Given task
Can you reproduce word for word the lines of the data below from the one containing "collection date as" through the end of the data, inclusive?

Task data
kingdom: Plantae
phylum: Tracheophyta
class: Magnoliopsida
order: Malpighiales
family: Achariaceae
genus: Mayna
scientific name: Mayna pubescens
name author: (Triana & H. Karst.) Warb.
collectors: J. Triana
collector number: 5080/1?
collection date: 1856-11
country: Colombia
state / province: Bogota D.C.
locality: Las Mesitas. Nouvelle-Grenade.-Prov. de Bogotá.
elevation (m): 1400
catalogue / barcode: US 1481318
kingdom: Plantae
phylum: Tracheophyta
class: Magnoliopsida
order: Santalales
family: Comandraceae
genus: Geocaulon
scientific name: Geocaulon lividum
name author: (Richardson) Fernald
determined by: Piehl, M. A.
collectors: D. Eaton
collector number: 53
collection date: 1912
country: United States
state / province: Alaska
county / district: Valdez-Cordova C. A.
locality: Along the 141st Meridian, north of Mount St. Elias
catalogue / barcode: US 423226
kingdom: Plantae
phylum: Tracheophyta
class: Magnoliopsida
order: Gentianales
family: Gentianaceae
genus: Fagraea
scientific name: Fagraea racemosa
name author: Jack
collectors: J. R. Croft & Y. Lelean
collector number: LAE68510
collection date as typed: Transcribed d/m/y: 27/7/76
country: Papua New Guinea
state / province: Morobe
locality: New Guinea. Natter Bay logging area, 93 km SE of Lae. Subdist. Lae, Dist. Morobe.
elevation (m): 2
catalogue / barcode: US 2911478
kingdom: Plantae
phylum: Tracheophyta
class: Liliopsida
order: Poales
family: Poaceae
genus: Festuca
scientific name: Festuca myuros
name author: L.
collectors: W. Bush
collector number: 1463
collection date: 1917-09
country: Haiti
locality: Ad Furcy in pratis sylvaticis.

Solution to this exercise
collection date as typed: Transcribed d/m/y: 27/7/76
country: Papua New Guinea
state / province: Morobe
locality: New Guinea. Natter Bay logging area, 93 km SE of Lae. Subdist. Lae, Dist. Morobe.
elevation (m): 2
catalogue / barcode: US 2911478
kingdom: Plantae
phylum: Tracheophyta
class: Liliopsida
order: Poales
family: Poaceae
genus: Festuca
scientific name: Festuca myuros
name author: L.
collectors: W. Bush
collector number: 1463
collection date: 1917-09
country: Haiti
locality: Ad Furcy in pratis sylvaticis.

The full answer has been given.